→ Task to carry out
What lines of the data below hold "nationale"? Show them.

Records for this task Block Start

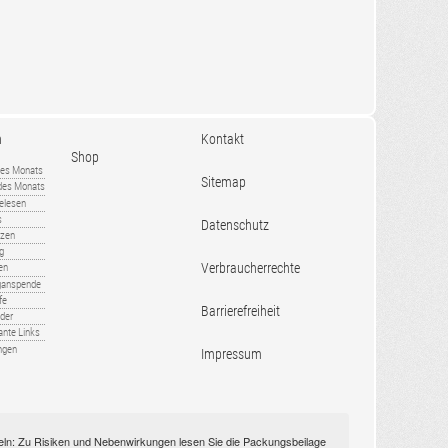
n
Kontakt
Shop
es Monats
Sitemap
 des Monats
gelesen
s
Datenschutz
nzen
ug
Verbraucherrechte
en
rganspende
fe
Barrierefreiheit
lder
ante Links
ngen
Impressum
itteln: Zu Risiken und Nebenwirkungen lesen Sie die Packungsbeilage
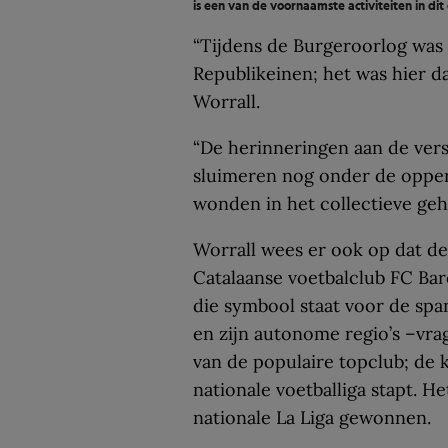
is een van de voornaamste activiteiten in dit
“Tijdens de Burgeroorlog was 
Republikeinen; het was hier da
Worrall.
“De herinneringen aan de ver
sluimeren nog onder de opper
wonden in het collectieve geh
Worrall wees er ook op dat de
Catalaanse voetbalclub FC Barc
die symbool staat voor de spa
en zijn autonome regio’s –vr
van de populaire topclub; de k
nationale voetballiga stapt. H
nationale La Liga gewonnen.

Records for this task Block End

→ Response to the exercise
nationale voetballiga stapt. H
nationale La Liga gewonnen.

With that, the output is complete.